*Task details*. Give the data back exactly. Leave out any images.

*Supplied information*.
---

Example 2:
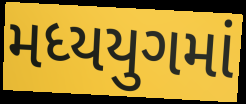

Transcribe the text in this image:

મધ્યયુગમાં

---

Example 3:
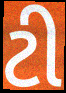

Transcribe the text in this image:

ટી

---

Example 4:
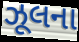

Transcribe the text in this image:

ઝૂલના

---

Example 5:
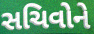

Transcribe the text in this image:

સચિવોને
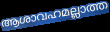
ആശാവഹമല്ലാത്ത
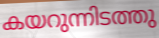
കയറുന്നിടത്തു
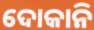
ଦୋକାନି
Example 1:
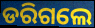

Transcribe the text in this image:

*Your solution*.
---

Example 2:

Transcribe the text in this image:

મધ્યયુગમાં

---

Example 3:

Transcribe the text in this image:

ટી

---

Example 4:

Transcribe the text in this image:

ઝૂલના

---

Example 5:

Transcribe the text in this image:

સચિવોને
ആശാവഹമല്ലാത്ത
കയറുന്നിടത്തു
ଦୋକାନି
Example 1:

Transcribe the text in this image:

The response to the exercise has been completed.